Updated: 8/16/15; 18:42:38


pedantic nuthatch
Life in a Northern Virginia suburb of Washington, D.C. B.M.A.T.C., and Etruscan typewriter erasers. Blogged by David Gorsline.

Tuesday, 24 February 2004

Twyla Tharp, master choreographer of the past 40 years, has written a guide to developing one's creativity that teaches largely by example. She and her collaborator Mark Reiter divide the work into twelve chapters, in which she explains her own working methods and dissects some of her successes and failures. For instance, Tharp uses cheap, sturdy cardboard file transfer boxes to collect all physical documentation of and inspirations for a dance in progress: videotapes, index cards, photographs. She summarizes the less-than-successful results of her first collaboration with New York City Ballet: "Whom the gods wish to destroy, they give unlimited resources."

Interlaced with the chapters are 32 "exercises" towards nurturing a creative life. A few comprise physicalization, like #13, A Dozen Eggs, while others are deskwork, like #11, Chaos and Coins. Still many more are ways of life and habit, like #1, Where's Your "Pencil"? The student is enjoined to always have one's creative tools at hand.

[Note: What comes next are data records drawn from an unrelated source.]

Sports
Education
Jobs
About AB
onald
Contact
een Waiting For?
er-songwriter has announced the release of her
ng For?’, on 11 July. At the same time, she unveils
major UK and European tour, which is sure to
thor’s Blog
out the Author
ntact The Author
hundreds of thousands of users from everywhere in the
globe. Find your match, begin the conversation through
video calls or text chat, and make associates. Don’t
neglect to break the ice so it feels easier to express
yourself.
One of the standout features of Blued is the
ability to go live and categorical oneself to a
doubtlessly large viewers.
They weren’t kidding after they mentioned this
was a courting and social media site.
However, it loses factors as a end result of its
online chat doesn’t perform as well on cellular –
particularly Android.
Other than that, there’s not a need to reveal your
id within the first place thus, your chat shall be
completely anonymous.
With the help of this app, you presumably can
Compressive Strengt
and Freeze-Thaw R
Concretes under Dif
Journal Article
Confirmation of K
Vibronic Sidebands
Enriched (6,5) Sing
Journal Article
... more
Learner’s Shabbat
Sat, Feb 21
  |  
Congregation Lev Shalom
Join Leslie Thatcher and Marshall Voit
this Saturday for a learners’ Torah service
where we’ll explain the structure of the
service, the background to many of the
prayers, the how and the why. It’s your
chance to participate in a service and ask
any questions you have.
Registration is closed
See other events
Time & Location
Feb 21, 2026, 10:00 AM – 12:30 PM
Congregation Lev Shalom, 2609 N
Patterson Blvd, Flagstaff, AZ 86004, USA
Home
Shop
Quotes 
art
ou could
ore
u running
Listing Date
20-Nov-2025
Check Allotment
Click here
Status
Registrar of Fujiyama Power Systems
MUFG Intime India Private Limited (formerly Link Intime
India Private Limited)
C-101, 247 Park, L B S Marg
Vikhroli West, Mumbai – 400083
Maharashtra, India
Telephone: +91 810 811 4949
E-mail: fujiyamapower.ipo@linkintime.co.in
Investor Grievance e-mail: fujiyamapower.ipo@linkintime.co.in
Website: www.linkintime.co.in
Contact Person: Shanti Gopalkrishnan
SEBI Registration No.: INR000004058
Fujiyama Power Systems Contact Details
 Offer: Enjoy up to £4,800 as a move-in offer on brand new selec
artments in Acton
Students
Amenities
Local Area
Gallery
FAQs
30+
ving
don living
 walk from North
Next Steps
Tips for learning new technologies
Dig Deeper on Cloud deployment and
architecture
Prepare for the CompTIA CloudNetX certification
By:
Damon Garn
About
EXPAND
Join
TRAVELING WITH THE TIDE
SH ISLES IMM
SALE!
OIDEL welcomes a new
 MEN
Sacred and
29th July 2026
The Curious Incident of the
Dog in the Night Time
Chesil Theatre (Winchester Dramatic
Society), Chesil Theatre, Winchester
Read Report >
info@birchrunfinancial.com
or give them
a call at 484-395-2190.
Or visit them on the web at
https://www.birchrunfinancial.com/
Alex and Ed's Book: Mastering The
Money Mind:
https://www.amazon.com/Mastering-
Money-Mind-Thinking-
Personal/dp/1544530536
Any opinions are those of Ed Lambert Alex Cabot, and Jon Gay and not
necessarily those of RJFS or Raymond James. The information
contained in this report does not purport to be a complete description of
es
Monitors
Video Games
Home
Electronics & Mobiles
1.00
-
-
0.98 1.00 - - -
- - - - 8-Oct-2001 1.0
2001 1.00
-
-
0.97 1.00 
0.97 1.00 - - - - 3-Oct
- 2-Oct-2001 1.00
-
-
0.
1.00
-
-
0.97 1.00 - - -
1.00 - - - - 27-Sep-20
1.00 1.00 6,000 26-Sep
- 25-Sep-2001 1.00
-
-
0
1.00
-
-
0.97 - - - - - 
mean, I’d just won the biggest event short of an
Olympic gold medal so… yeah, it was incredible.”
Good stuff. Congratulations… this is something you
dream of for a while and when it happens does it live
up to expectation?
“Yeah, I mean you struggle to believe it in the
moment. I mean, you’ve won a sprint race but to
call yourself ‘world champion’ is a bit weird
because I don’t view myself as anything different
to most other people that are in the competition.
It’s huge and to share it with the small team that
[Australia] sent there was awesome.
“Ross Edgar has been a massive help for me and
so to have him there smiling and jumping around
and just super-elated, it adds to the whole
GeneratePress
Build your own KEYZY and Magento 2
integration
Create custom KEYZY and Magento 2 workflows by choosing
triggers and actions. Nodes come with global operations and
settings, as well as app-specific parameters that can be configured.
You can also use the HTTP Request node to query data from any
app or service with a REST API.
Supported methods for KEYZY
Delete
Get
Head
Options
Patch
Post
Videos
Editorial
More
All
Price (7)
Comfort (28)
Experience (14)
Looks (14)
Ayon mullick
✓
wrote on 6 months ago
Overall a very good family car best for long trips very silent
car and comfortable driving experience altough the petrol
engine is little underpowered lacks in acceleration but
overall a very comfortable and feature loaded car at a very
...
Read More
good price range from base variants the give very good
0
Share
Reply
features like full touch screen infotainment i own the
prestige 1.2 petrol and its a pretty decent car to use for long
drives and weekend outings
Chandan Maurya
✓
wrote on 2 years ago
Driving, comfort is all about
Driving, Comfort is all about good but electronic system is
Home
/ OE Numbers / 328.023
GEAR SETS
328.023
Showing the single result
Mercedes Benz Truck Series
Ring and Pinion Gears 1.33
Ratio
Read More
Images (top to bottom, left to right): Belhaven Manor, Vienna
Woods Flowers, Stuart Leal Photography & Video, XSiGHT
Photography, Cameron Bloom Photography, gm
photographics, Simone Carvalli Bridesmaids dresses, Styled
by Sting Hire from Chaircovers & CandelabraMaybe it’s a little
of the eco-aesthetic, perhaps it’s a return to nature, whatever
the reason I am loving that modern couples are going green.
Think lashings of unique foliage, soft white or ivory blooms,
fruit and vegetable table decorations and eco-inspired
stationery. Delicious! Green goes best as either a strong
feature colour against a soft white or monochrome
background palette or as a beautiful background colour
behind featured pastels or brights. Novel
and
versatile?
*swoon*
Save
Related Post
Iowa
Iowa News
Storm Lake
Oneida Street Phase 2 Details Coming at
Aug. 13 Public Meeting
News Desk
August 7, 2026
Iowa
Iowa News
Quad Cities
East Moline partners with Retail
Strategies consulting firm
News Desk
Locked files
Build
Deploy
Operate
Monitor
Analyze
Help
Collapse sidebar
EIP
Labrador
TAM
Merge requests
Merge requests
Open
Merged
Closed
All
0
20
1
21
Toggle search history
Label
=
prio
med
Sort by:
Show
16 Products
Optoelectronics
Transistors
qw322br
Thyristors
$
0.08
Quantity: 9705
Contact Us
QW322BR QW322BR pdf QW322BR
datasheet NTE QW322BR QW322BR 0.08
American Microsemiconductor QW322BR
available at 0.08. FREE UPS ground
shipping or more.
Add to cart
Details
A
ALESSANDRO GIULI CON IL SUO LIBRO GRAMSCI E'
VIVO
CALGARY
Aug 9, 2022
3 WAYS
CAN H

A Manhattan writer I know never leaves his apartment without reminding himself to "come back with a face." Whether he's walking down the street or sitting on a park bench or riding the subway or standing on a checkout line, he looks for a compelling face and works up a rich description of it in his mind. When he has a moment, he writes it all down in his notebook. Not only does the exercise warm up his descriptive powers, but studying the crags, lines, and bumps of a stranger's face forces him to imagine that individual's life. Sometimes, if he's lucky, the writer attaches a complete biography to the face, and then a name, and then a narrative.

The chapter text, set in a friendly Bookman, jumps into oversized red type every once in while to stress a point.

Followers of dance will appreciate the opportunity to read some of Tharp's war stories. Creators of many stripes will take inspiration from this book.

posted: 10:06:17 PM  

Vocabulary builders in the Wiktionary. I've got to find a way to describe someone as hirudinal.